UCI Team Sharpens its Skills in Bladesmithing Competition

1.	UCI’s first-ever bladesmithing team includes, back row, from left:  Warren Zhang, Jaelen Hoffman, Benjamin MacDonald. Front row, from left: Fernando Robledo, Jonathan Medrano, Harry Pak, Vandy Bui and Calvin Belcher. Team mentor Tucker Parris is at far right.March 25, 2019 - A team of Samueli School undergraduate engineering students took part recently in a unique contest. The TMS Bladesmithing Competition, held every other year in conjunction with the TMS Annual Meeting and Exhibition, took place earlier this month in San Antonio, Texas. It challenges students from around the world to produce a knife blade by hand hammering or trip hammer forging while learning firsthand about topics like heat transfer, coke combustion, forging, welding and quenching. This year, 33 teams competed.

While UC Irvine’s eight-member team didn’t win the contest, the students produced a distinctive blade, and gained knowledge and experience in the process. The team, which participated in the contest for the first time, also compiled a complementary report, poster and video to document its processes.

UC Irvine team captain Calvin Harris Belcher, a fifth-year materials science engineering student who started the team last year, said UCI’s blade employed W-2 tool steel, a malleable steel “that can be easily formed at high temperatures and hardened relatively simply.” The team named its entry “East Meets West: Kitchen Chopper,” because it combines Western blade design and forging with Eastern heat-treatment processes.
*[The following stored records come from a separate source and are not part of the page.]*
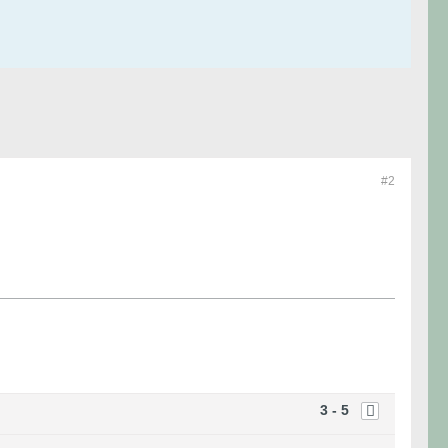
#2
3 - 5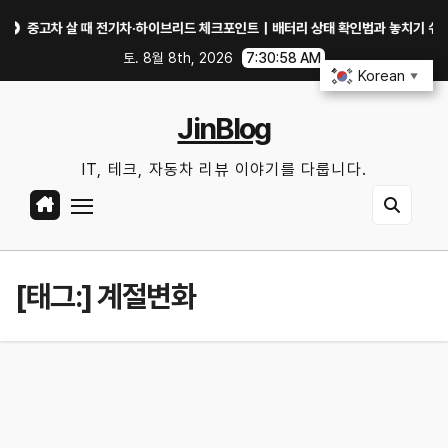
Skip
고차 살 때 전기차·하이브리드 체크포인트｜배터리 상태 확인법과 놓치기 쉬운 위험 
to
토. 8월 8th, 2026
7:30:58 AM
content
Korean
▼
JinBlog
IT, 테크, 자동차 리뷰 이야기를 다룹니다.
[태그:]
계절변화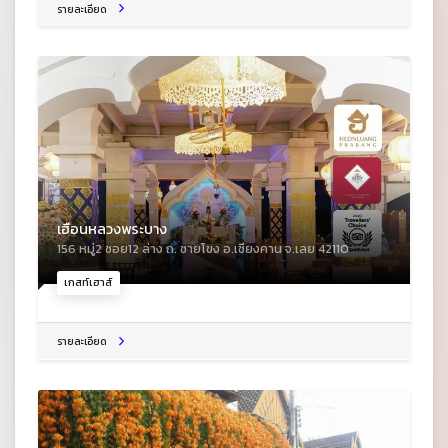
รายละเอียด
เฮือนหลวงพระบาง
156 หมู่2 ซอย12 ล่าง ถ. ชายโขง อ.เชียงคาน จ.เลย 42110
เกสท์เฮาส์
รายละเอียด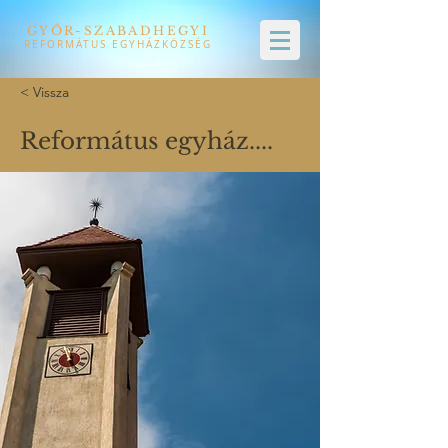
GYŐR-SZABADHEGYI
REFORMÁTUS EGYHÁZKÖZSÉG
< Vissza
Református egyház....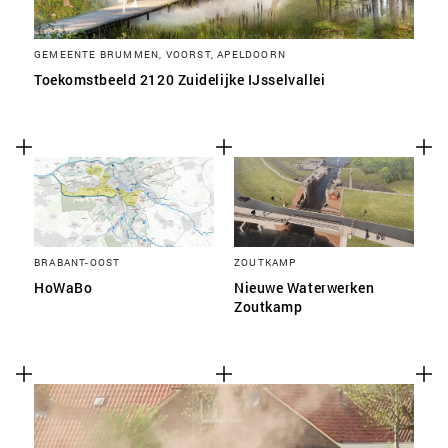
GEMEENTE BRUMMEN, VOORST, APELDOORN
Toekomstbeeld 2120 Zuidelijke IJsselvallei
BRABANT-OOST
ZOUTKAMP
HoWaBo
Nieuwe Waterwerken
Zoutkamp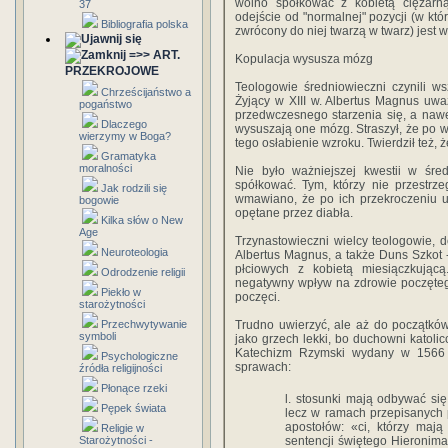
wolno spółkować z kobietą ciężarną
37
odejście od "normalnej" pozycji (w któ
Bibliografia polska
zwrócony do niej twarzą w twarz) jest 
=>> ART.
Kopulacja wysusza mózg
PRZEKROJOWE
Teologowie średniowieczni czynili ws
Chrześcijaństwo a
Żyjący w XIII w. Albertus Magnus uwa
pogaństwo
przedwczesnego starzenia się, a nawet
Dlaczego
wysuszają one mózg. Straszył, że po 
wierzymy w Boga?
tego osłabienie wzroku. Twierdził też, 
Gramatyka
moralności
Nie było ważniejszej kwestii w śre
spółkować. Tym, którzy nie przestrze
Jak rodzili się
wmawiano, że po ich przekroczeniu ur
bogowie
opętane przez diabła.
Kilka słów o New
Age
Trzynastowieczni wielcy teologowie, 
Neuroteologia
Albertus Magnus, a także Duns Szkot 
płciowych z kobietą miesiączkując
Odrodzenie religii
negatywny wpływ na zdrowie poczętego d
Piekło w
poczęci.
starożytności
Przechwytywanie
Trudno uwierzyć, ale aż do początkó
symboli
jako grzech lekki, bo duchowni katol
Katechizm Rzymski wydany w 1566 
Psychologiczne
sprawach:
źródła religijności
Płonące rzeki
l. stosunki mają odbywać si
Pępek świata
lecz w ramach przepisanych
apostołów: «ci, którzy mają
Religie w
Starożytności -
sentencji świętego Hieronim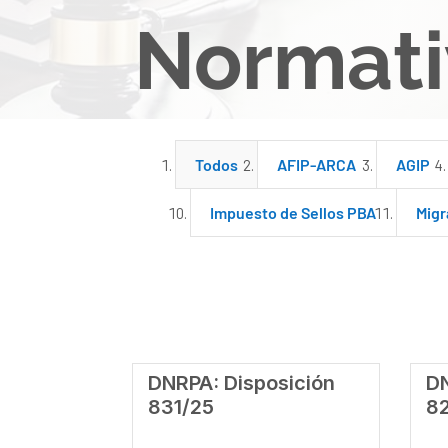
Normati
Todos
AFIP-ARCA
AGIP
Impuesto de Sellos PBA
Migr
DNRPA: Disposición
DN
831/25
8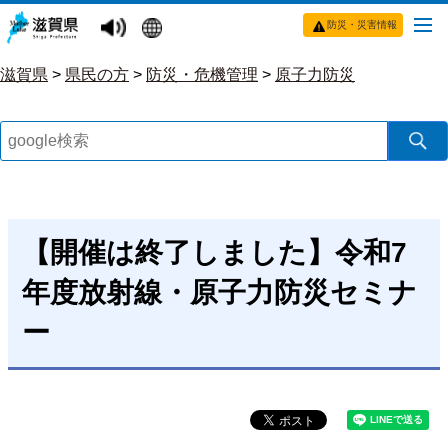
防災・災害情報
滋賀県
>
県民の方
>
防災・危機管理
>
原子力防災
【開催は終了しました】令和7
年度放射線・原子力防災セミナ
ー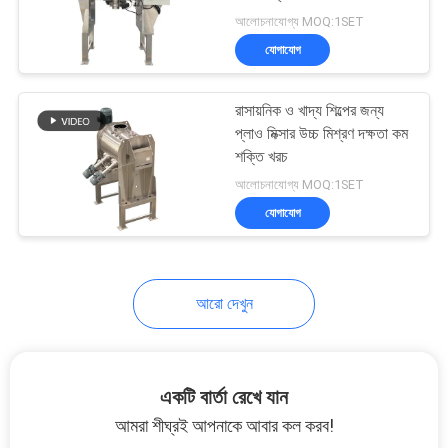
আলোচনাযোগ্য MOQ:1SET
গোপনীয়তা
যোগাযোগ
নীতি
131
রাসায়নিক ও খাদ্য শিল্পের জন্য
ভ্যাকুয়াম কনভেয়র সিস্টেম
প্লাও মিক্সার উচ্চ মিশ্রণ দক্ষতা কম
শক্তি খরচ
আলোচনাযোগ্য MOQ:1SET
যোগাযোগ
93
আরো দেখুন
রিবন ব্লেন্ডার মেশিন
একটি বার্তা রেখে যান
আমরা শীঘ্রই আপনাকে আবার কল করব!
The blade features a hamon, a visual effect created on the blade by the hardening process. Originally created by Japanese swordsmiths, the hamon indicates a transition between the harder steel at the blade’s edge and the tougher, more ductile steel in the center.

Samueli School machine shop manager Tucker Parris, a bladesmithing hobbyist, mentored the team. “He taught us the basics of making a knife, which we corroborated with our understanding of the relationships between processing and properties of materials,” said Belcher, who added that the hamon is the highlight of the team’s blade. “Tucker Parris has spent years learning the ins and outs of Japanese hamons and taught us what he's learned.”

The team’s blade measured 12 inches long, and the edge reached an extremely high hardness of around 63 Rockwell C. The backbone, in contrast, was relatively soft at approximately 30 Rockwell C. (The Rockwell scale is based on the indentation hardness of a material.)

2.	The team’s 12-inch-long blade features a hamon, the white line snaking along the bottom, which separates harder steel on the edge from the more ductile steel in the center.Team members, who applied the materials science fundamentals they learned through classes and research to traditional bladesmithing techniques, plan to try again in 2021. “After attending the competition for the first time, we have a better idea of how to plan our timeline for designing, testing and applying the procedures for making a blade,” said Belcher, who will graduate this year and turn over the leadership role to teammate Jonathan Medrano.

“We were excited to produce a blade and process which hadn't been featured before in the competition,” Belcher added. “We look forward to seeing the judges' official criticisms to improve for the future ... [specifically] learning to control grain size of the material to improve the mechanical properties of the blade.”